**Page text**
------------------------

Skip to main content

LLM Integration

The LLM module wraps the language model API (OpenAI-compatible) and exposes structured generation and analysis endpoints to the rest of the backend. It handles prompt assembly, context injection, rate limiting, and response parsing.

Prompt assembly pipeline

  1. Preprocessing — raw user text passes through POST /llm/prompt-preprocess which cleans, expands abbreviations, and structures the input
  2. Context injection — the LLM service fetches project world rules, characters, and locations and prepends them as system context
  3. Generation — the assembled prompt is sent to the LLM API
  4. Logging — the full request/response is stored in llm_logs for admin review

Rate limiting

LLM endpoints use two separate rate-limit buckets:

BucketApplied to
Generation/ideas, /alternatives, /prompt-preprocess, /generate-scenes
Analysis/canon-check (POST), /continuity-check (POST), /safety-check (POST)
Approve/final-approve

Quality check pattern

Each of the three quality checks (canon, continuity, safety) follows the same pattern:

POST /<check-type> ← triggers async analysis, returns jobId or immediate result
GET /<check-type>/:episodeId ← returns the cached result

Results are stored per-episode and overwritten each time a new check runs.

Canon check

Uses the project's world rules as constraints. For each scene block, the model evaluates whether the content violates any rule and returns a structured list of violations with severity and suggested fixes.

------------------------

**Data supplied**
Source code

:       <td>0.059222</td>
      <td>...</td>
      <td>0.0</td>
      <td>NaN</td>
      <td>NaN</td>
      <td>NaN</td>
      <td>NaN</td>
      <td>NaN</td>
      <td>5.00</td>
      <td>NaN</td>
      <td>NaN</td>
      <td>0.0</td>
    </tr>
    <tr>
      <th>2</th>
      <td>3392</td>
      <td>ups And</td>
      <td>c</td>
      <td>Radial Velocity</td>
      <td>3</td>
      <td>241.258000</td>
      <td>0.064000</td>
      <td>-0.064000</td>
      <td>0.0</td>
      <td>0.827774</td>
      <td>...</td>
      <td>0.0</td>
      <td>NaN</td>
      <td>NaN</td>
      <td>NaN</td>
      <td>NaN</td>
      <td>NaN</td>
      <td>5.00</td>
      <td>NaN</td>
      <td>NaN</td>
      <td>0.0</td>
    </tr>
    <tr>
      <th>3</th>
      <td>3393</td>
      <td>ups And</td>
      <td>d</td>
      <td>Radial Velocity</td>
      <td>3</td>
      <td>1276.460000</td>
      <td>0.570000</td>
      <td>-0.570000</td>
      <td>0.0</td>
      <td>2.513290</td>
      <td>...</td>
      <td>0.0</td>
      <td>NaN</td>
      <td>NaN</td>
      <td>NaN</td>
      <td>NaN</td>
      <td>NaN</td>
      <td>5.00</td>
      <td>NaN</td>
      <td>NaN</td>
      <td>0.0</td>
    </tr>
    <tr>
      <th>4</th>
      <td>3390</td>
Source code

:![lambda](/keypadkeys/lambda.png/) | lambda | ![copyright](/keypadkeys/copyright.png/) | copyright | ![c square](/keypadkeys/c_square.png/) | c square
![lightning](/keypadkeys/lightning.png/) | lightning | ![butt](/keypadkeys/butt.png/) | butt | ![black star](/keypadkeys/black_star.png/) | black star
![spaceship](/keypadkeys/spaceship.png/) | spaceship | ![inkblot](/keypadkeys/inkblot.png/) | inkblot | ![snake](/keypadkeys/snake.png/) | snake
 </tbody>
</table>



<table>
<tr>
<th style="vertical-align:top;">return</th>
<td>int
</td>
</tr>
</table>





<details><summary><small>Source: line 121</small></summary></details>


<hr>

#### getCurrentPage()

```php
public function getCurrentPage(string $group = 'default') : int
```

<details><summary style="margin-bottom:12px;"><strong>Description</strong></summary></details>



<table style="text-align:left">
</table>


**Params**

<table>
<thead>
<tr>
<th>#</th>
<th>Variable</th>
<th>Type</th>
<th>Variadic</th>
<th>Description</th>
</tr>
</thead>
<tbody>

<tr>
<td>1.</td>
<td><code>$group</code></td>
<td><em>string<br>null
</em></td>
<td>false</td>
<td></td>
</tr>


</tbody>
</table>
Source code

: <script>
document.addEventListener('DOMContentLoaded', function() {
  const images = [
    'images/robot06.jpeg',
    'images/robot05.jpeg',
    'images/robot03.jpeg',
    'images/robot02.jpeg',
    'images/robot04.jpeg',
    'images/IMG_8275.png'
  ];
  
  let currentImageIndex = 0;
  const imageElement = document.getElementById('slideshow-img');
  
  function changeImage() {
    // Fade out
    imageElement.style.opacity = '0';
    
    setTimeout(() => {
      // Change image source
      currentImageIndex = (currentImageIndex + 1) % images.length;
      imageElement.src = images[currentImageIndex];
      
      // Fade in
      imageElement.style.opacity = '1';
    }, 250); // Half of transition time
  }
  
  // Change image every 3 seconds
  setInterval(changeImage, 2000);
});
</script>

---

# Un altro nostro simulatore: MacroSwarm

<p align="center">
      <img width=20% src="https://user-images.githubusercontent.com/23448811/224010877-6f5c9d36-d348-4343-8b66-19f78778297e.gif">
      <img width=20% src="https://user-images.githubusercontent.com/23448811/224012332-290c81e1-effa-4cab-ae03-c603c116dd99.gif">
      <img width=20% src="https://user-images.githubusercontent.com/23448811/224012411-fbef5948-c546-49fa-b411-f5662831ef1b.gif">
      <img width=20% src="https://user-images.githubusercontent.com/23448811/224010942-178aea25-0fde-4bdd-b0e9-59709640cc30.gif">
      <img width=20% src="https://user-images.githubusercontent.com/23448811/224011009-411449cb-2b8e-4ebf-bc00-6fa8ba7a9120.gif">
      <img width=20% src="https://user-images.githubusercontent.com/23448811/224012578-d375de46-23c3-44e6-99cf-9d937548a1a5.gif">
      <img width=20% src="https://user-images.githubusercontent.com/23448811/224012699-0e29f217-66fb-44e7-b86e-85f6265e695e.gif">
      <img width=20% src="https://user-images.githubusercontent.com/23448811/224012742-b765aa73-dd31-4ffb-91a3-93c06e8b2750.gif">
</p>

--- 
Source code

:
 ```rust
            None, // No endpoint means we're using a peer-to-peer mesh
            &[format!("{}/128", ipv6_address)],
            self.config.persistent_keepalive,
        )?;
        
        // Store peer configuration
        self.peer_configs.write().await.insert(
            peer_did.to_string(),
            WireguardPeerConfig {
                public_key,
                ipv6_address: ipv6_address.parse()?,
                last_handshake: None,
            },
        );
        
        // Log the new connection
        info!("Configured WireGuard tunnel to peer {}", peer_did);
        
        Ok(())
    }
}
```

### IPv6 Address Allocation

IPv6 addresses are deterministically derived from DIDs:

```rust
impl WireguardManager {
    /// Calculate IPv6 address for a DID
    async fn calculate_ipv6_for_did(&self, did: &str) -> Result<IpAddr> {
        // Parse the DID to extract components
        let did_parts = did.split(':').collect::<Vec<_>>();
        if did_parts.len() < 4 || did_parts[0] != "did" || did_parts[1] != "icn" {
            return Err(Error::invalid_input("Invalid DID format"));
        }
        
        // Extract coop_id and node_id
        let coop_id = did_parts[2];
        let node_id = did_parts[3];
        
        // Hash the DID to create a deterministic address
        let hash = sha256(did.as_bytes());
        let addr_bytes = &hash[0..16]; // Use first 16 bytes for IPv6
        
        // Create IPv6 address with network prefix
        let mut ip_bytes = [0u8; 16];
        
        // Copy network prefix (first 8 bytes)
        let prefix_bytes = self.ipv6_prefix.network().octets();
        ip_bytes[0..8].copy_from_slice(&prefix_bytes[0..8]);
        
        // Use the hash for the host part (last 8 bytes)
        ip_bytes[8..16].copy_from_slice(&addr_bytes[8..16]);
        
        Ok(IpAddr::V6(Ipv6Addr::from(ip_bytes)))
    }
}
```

------------------------

**Apply what you read**
1. Quote the LLM integration page from "BucketApplied to" up to and including "(POST), /safety-check (POST)".
2. Continue the LLM integration page from where it stops.
You can do this work without the entries.

**Answers to the exercises**
1.
BucketApplied to
Generation/ideas, /alternatives, /prompt-preprocess, /generate-scenes
Analysis/canon-check (POST), /continuity-check (POST), /safety-check (POST)

2.
Continuity check

Tracks character state, timeline, and location consistency across scenes. Flags cases where a character is in two places at once, or refers to knowledge they shouldn't have yet.

Safety check

Evaluates content against configurable content policy rules (managed via Admin → Analytics Settings). Returns an age-rating recommendation and any flagged passages.

Final approval

POST /llm/final-approve records that all three checks passed and transitions the episode to an approved state. Requires LLM_APPROVE.

Admin visibility

All LLM request/response logs are viewable at Admin → Logs → LLM Dump. This is useful for debugging unexpected model output or auditing generation costs.

Environment configuration

The LLM service reads its configuration from environment variables:

VariablePurpose
LLM_API_KEYAPI key for the language model provider
LLM_MODELModel name (e.g. gpt-4o)
LLM_BASE_URLBase URL (for OpenAI-compatible providers)